■ **抜粋テキスト**:
++++++

何かの儀式なんだということが、シルさんの装束と佇まい動きそして音から伝わってくる。それは誰かに向けて話されていて。私はお経を思い出した。音が日本で生きてる私も馴染みがあって、だけど異国の国で似ているけど違うけど共通するものを感じる。興味深いと思った。

 

くるくるぐるぐると周りながら、上げている腕の形が変わってお花みたいだなって感じてぐるぐると速く回っているのだけどとても静かで。シルさんの肩と腕の間に纏う風が空気が素敵だなって見惚れてしまった。

 

◆お盆の送り盆。

懐かしくて。子どものときに毎年、父の実家に帰っていとことみんなが集まって。提灯を持ちたくて、どっちが持って歩くかで弟と喧嘩したり。お墓までの途中にご近所さんとすれ違って挨拶したり。にぎやかなお盆の記憶が思い出せれて懐かしくて。夏の夜のあの空気がまさにあの送り盆のシーンにあって。新しい家族が出来て、帰ってきて。そうやって人間の小さな暮らしの営みが形を変えながらも続いていることが、感じられて。代行送り盆は時代が進んだのを感じた。選択肢はいっぱいあっていいよねって個人的には思う。今まで出来なかったことが可能になるのは、すごい進んできてるんだなって感じた。

 

 

全体を通してインドネシア語で何を言ってるかわからないのだけど、なんとなく雰囲気は伝わってきて。文脈、シーンの背景からこういうことを言ってるのかなって感じる部分。まったくわからない部分。両方あって。あえてなのかわからないけれど、全部は理解できないのがリアルだなあと感じた。

++++++

■ **エントリ一覧**:
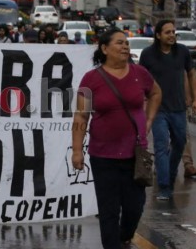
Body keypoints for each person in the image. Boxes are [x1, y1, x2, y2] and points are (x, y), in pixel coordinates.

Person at [73, 29, 161, 249]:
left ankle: (123, 237)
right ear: (104, 48)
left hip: (135, 153)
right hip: (102, 155)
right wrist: (77, 151)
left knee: (135, 206)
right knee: (109, 209)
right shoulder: (91, 79)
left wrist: (149, 119)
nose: (125, 47)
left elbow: (156, 93)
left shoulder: (140, 73)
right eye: (119, 43)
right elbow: (81, 115)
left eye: (127, 44)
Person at [139, 20, 196, 200]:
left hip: (179, 109)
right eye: (167, 32)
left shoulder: (182, 52)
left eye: (173, 32)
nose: (172, 35)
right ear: (158, 35)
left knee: (180, 143)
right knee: (161, 147)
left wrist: (195, 99)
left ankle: (170, 174)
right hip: (157, 110)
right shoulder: (148, 54)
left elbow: (191, 74)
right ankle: (165, 187)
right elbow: (141, 79)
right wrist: (142, 101)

++++++

■ **指示**: 儀式とお盆の感想を綴った抜粋テキストを、一字も変えずに全文返してください。 エントリは抜粋テキストとは別の資料である。

■ **最終回答**:
何かの儀式なんだということが、シルさんの装束と佇まい動きそして音から伝わってくる。それは誰かに向けて話されていて。私はお経を思い出した。音が日本で生きてる私も馴染みがあって、だけど異国の国で似ているけど違うけど共通するものを感じる。興味深いと思った。

 

くるくるぐるぐると周りながら、上げている腕の形が変わってお花みたいだなって感じてぐるぐると速く回っているのだけどとても静かで。シルさんの肩と腕の間に纏う風が空気が素敵だなって見惚れてしまった。

 

◆お盆の送り盆。

懐かしくて。子どものときに毎年、父の実家に帰っていとことみんなが集まって。提灯を持ちたくて、どっちが持って歩くかで弟と喧嘩したり。お墓までの途中にご近所さんとすれ違って挨拶したり。にぎやかなお盆の記憶が思い出せれて懐かしくて。夏の夜のあの空気がまさにあの送り盆のシーンにあって。新しい家族が出来て、帰ってきて。そうやって人間の小さな暮らしの営みが形を変えながらも続いていることが、感じられて。代行送り盆は時代が進んだのを感じた。選択肢はいっぱいあっていいよねって個人的には思う。今まで出来なかったことが可能になるのは、すごい進んできてるんだなって感じた。

 

 

全体を通してインドネシア語で何を言ってるかわからないのだけど、なんとなく雰囲気は伝わってきて。文脈、シーンの背景からこういうことを言ってるのかなって感じる部分。まったくわからない部分。両方あって。あえてなのかわからないけれど、全部は理解できないのがリアルだなあと感じた。